**PROMPT**
Beginning at the line that contains "[708,277,779,297] security ->", repeat each line exactly through the last one of the records below, and leave out the pictures.

**Source data**

──────────────────────────────

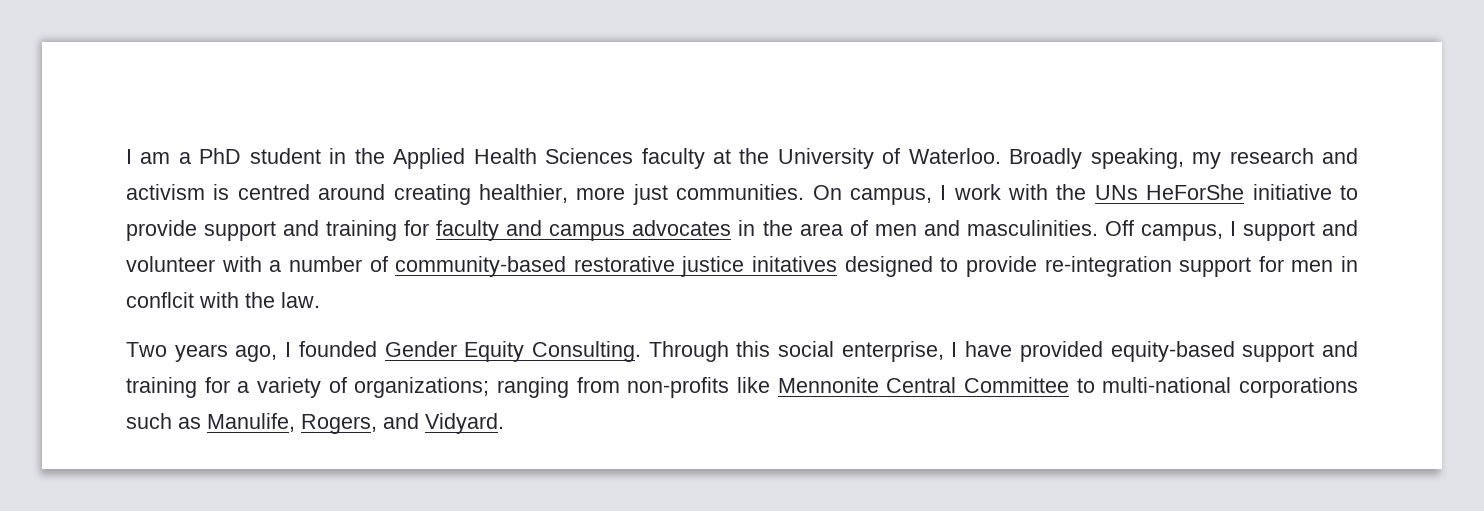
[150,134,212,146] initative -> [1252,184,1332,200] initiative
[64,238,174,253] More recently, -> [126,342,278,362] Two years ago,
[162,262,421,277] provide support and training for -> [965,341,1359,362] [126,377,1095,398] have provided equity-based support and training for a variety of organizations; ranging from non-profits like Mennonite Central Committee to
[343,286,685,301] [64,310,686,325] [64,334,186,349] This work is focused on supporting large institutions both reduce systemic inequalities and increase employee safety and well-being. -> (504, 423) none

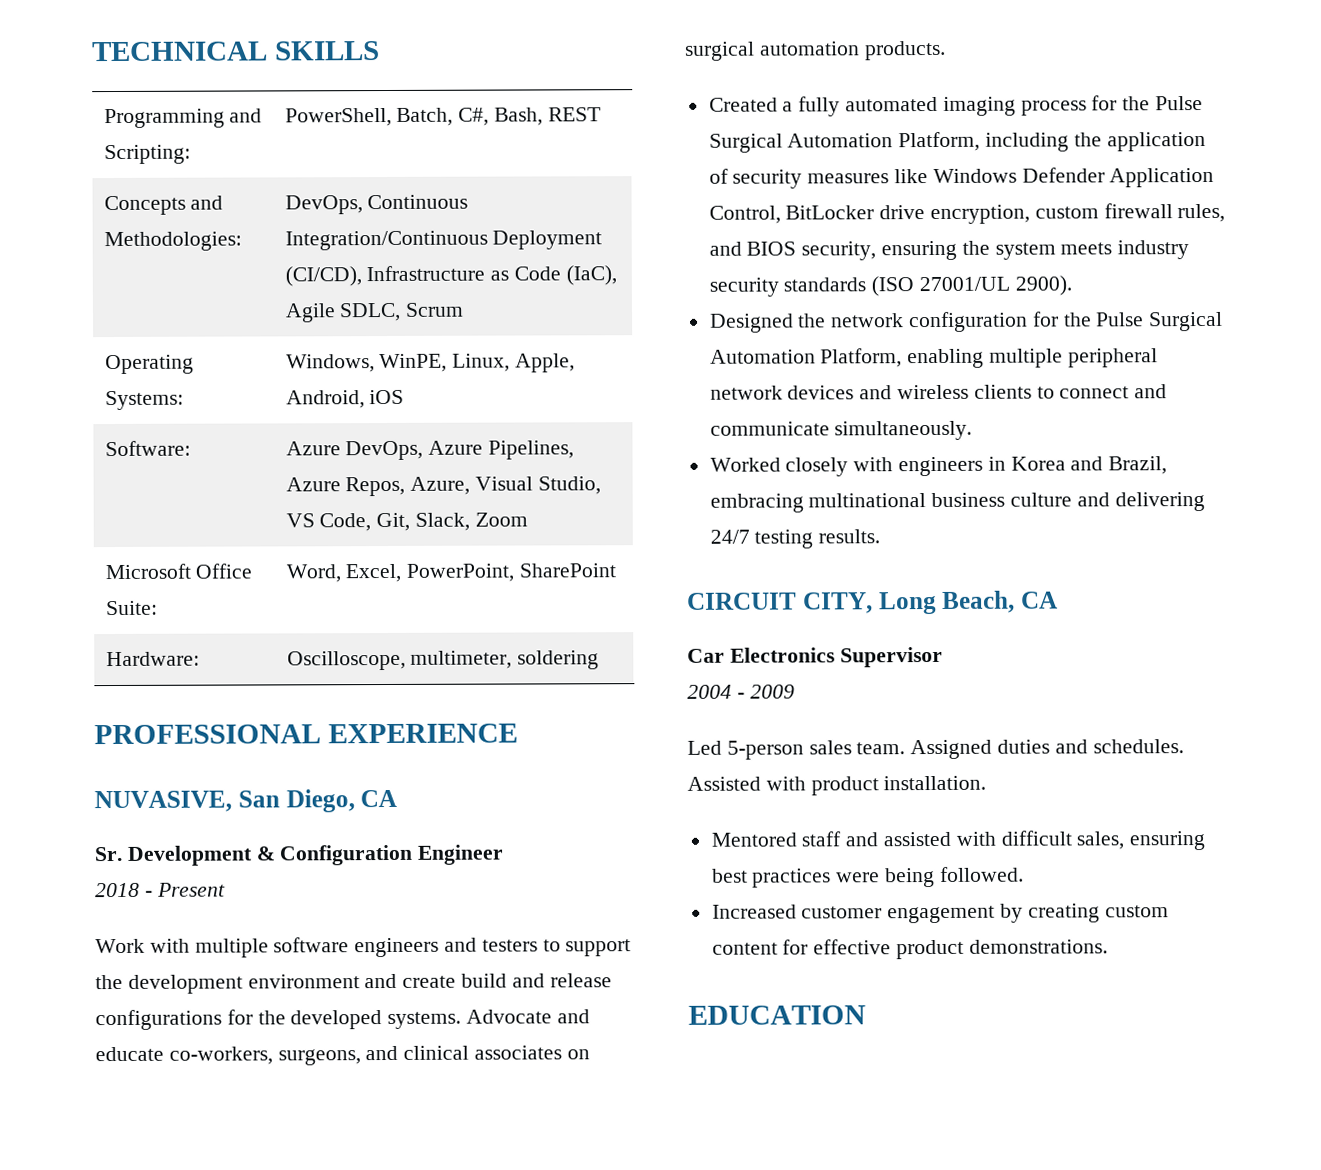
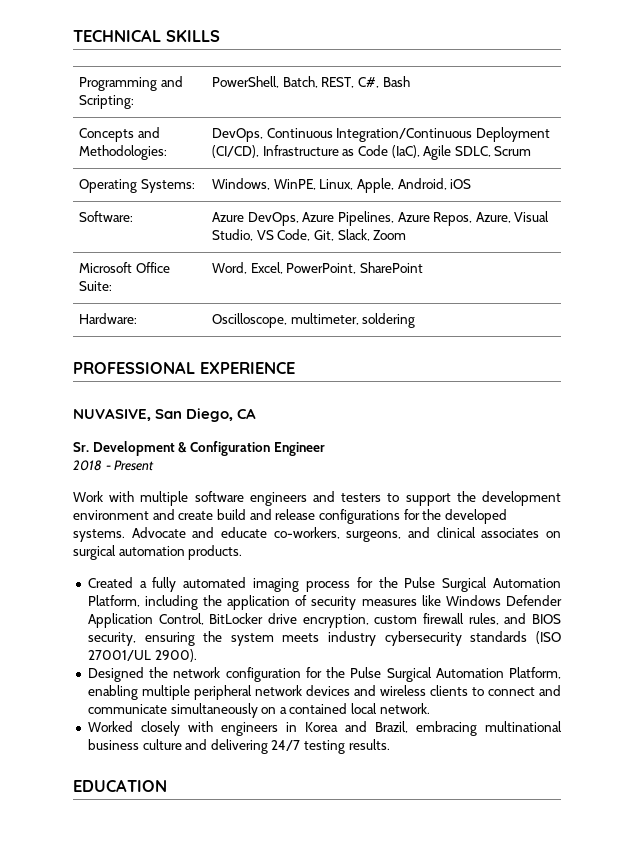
[458,107,601,126] C#, Bash, REST -> [321,76,410,88] REST, C#, Bash
[708,277,779,297] security -> [384,631,462,646] cybersecurity
[834,420,973,441] simultaneously. -> [170,703,430,718] simultaneously on a contained local network.
[687,590,1058,615] [687,646,943,668] [687,684,795,699] [687,739,1184,760] [687,775,987,796] [710,830,1206,851] [711,866,1024,888] [711,903,1169,924] [711,939,1108,960] // CIRCUIT CITY, Long Beach, CA // Car Electronics Supervisor // 2004 - 2009 // Led 5-person sales team. Assigned duties and schedules. Assisted with product installation. // Mentored staff and assisted with difficult sales, ensuring best practices were being followed. // Increased customer engagement by creating custom content for effective product demonstrations. -> (390, 744) none

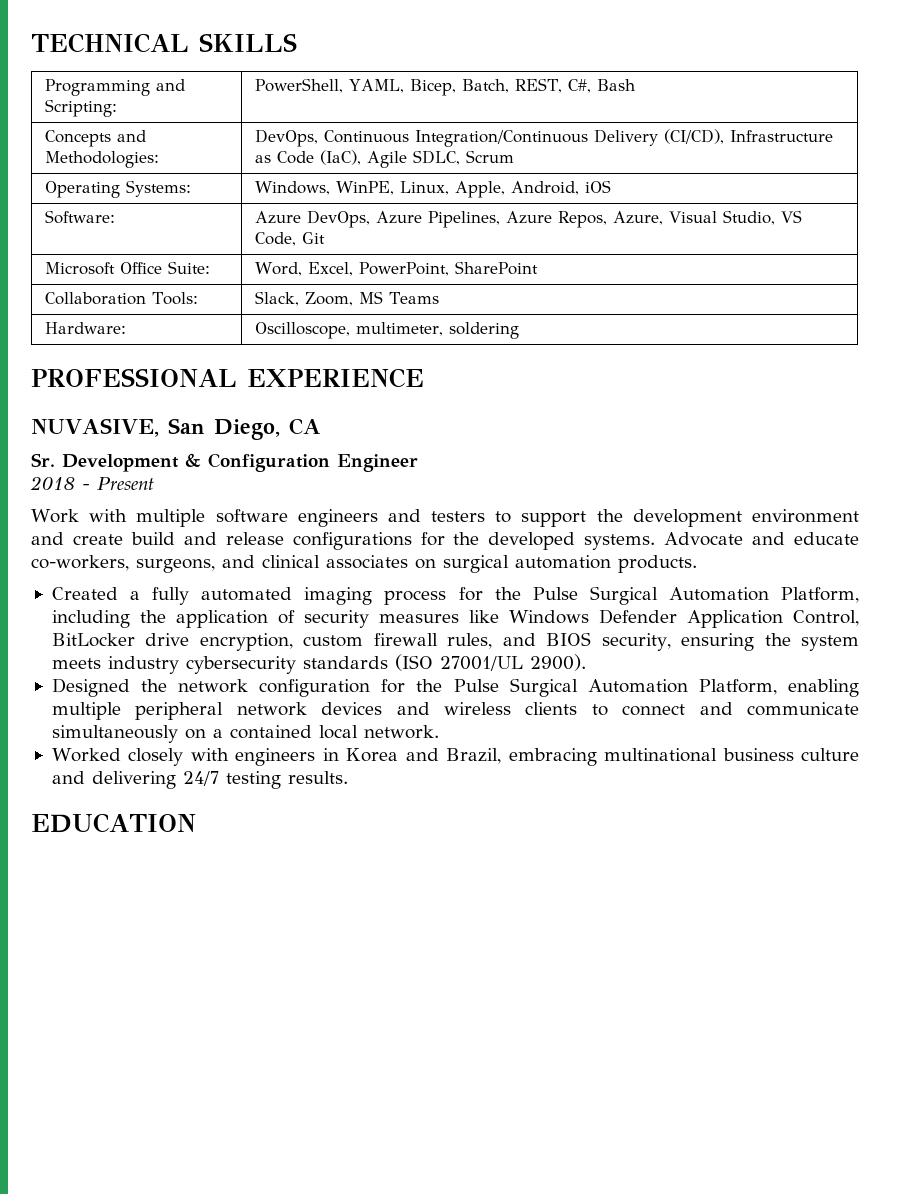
(279, 82) none -> [349,79,457,96] YAML, Bicep,
[475,127,550,142] Deployment -> [594,129,659,146] Delivery
[313,229,407,241] Git, Slack, Zoom -> [302,232,326,244] Git
(423, 267) none -> [45,292,199,305] [255,291,440,306] // Collaboration Tools: | Slack, Zoom, MS Teams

──────────────────────────────

**RESPONSE**
[708,277,779,297] security -> [384,631,462,646] cybersecurity
[834,420,973,441] simultaneously. -> [170,703,430,718] simultaneously on a contained local network.
[687,590,1058,615] [687,646,943,668] [687,684,795,699] [687,739,1184,760] [687,775,987,796] [710,830,1206,851] [711,866,1024,888] [711,903,1169,924] [711,939,1108,960] // CIRCUIT CITY, Long Beach, CA // Car Electronics Supervisor // 2004 - 2009 // Led 5-person sales team. Assigned duties and schedules. Assisted with product installation. // Mentored staff and assisted with difficult sales, ensuring best practices were being followed. // Increased customer engagement by creating custom content for effective product demonstrations. -> (390, 744) none

(279, 82) none -> [349,79,457,96] YAML, Bicep,
[475,127,550,142] Deployment -> [594,129,659,146] Delivery
[313,229,407,241] Git, Slack, Zoom -> [302,232,326,244] Git
(423, 267) none -> [45,292,199,305] [255,291,440,306] // Collaboration Tools: | Slack, Zoom, MS Teams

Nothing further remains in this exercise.